With the track season over and done with and most of the road races now finished until the New Year, it’s that time of year again where middle and long distance athletes turn their attention to putting on their cross country spikes for the winter season.
There are several cross country leagues and established races, but it is indeed the Inter Counties and National X/C Champs which are without a doubt the two most prestigious of all the competitions.
For many years the County Championships here in Norfolk also always had a good turnout with athletes striving to finish in the top eight to earn the right to wear the Norfolk vest at Inter County level.
During the last few years though, I think it is fair to say that the standard and desire to run in the senior champs in both the men’s and women’s races has somewhat diminished.
For whatever reason some of our better athletes have focused on other events or passed up the chance of taking part with the consequences of this leading to us as a county failing to put out full teams at Inter County level.

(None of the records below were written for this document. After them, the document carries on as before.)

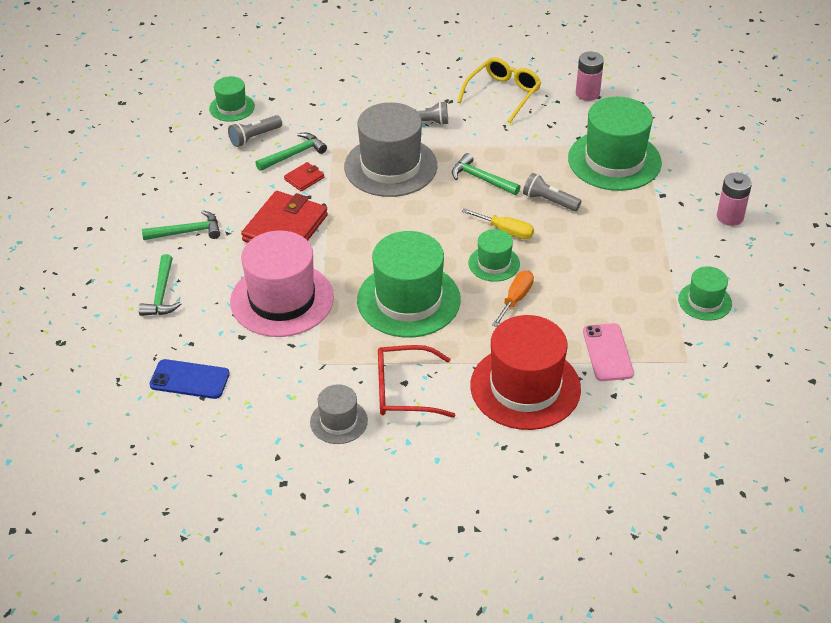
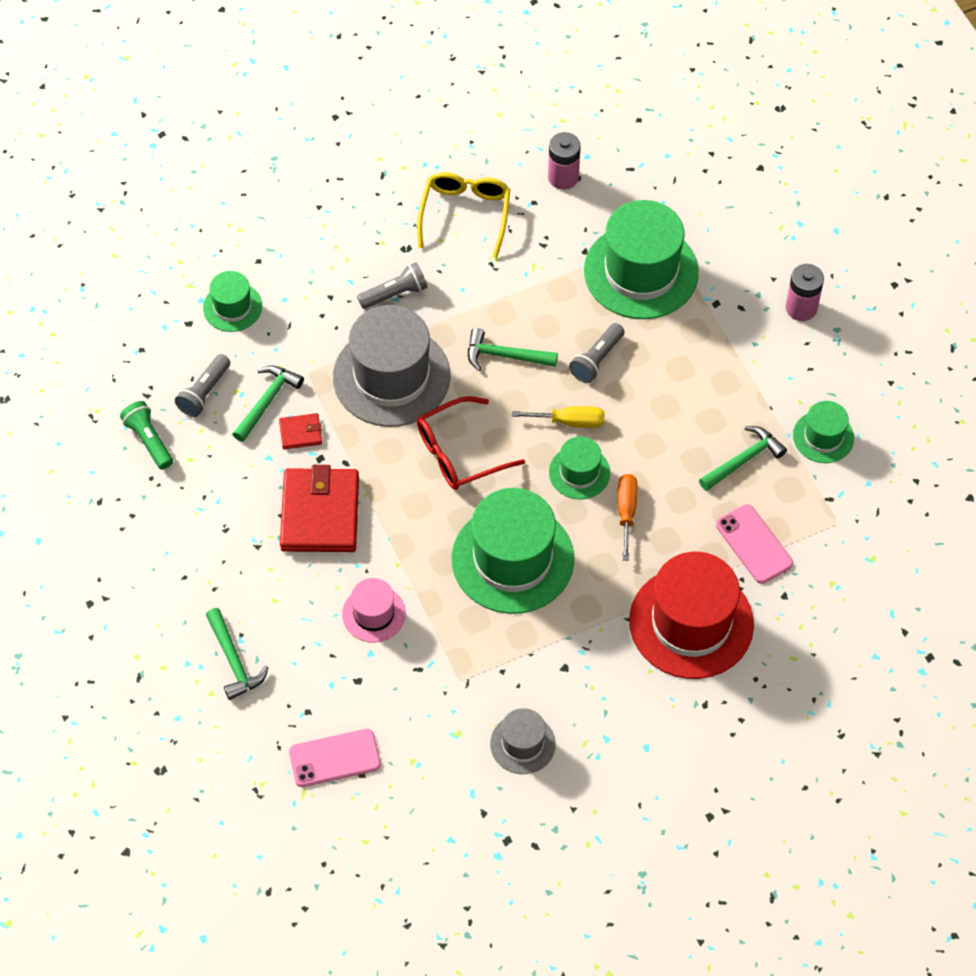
camera: 25 degrees left, 15 degrees up
green hammer [142,211,220,240] -> green hammer moved to [699,426,787,491]
blue phone [150,359,230,399] -> pink phone [289,729,381,787]
green hat [209,76,255,122] -> green hat moved to [203,271,262,332]
pink hat [230,230,334,337] -> pink hat [342,578,406,643], size x0.51
red wallet [284,162,324,191] -> red wallet turned 60 degrees clockwise [279,413,322,449]
red glasses [378,345,455,418] -> red glasses moved to [417,396,525,490]
grey flashlight [523,173,581,211] -> grey flashlight turned 60 degrees counterclockwise [569,323,624,383]
none -> green flashlight [120,401,173,469]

Ironically there are more people running than ever and also taking part in off road events which see hundreds of runners of all abilities toeing the line for each race and even though these very popular runs can be described as cross country they are also of a very extreme nature.
As opposed to the traditional cross country course which may consist of a water filled ditch or barrier to jump across, these newer forms of cross country running are more of an all-round test of physical and mental toughness with rope climbs, running through burning hay bales and even zones whereby they get a mild electric shock!
Whilst it is quite obvious that people have fun taking part in these races, these events bear no resemblance to what is the traditional English form of cross country running where the history and origins of the sport date back nearly 200 years with the first National Championships being held on Wimbledon Common in 1867.
Cross country running has always been regarded as an essential part of winter training for all distance athletes in the UK and the talent is most definitely out there in Norfolk, but other than that at junior and schools level, the desire amongst some of our seniors just doesn’t appear to be there anymore.
However, and hopefully this is all now going to change after it was announced earlier this week that two of Norfolk’s top athletes, Chris Merrylees and Dominic Blake, are to take the reins of the senior men’s and women’s county X/C teams after both speaking out earlier this year on social media about their disappointment over the lack of support for a full Norfolk team at the Inter County Championships.
This latest announcement has been greeted most favourably by our clubs, athletes and coaches alike and with their support this will most certainly help Chris and Dom to develop the many plans they have.
Having had a fair bit of dialogue with both of them during the last couple of days, it is so very clear that they have a great passion for the sport and are really excited about their new roles.
Between them, they have lots of ideas and plans with part of this planning to have men’s and women’s squads with training days and get togethers with selected athletes and to create a real desire for those athletes involved to not only be part of the squad, but to have a real want to wear the Norfolk vest with pride whilst competing at national level.
One final foot note, Norfolk, whilst not being the biggest county in England by way of population, have had winners and medallists at county and club level in the past, be it at The English Schools X/C through to the Senior National Championships where the great Mike Tagg won the English National Senior Cross Country Championships in 1969 and the international title a year later.
More recently, The City of Norwich Girls U15 team also took the winners medals in this year’s national team event.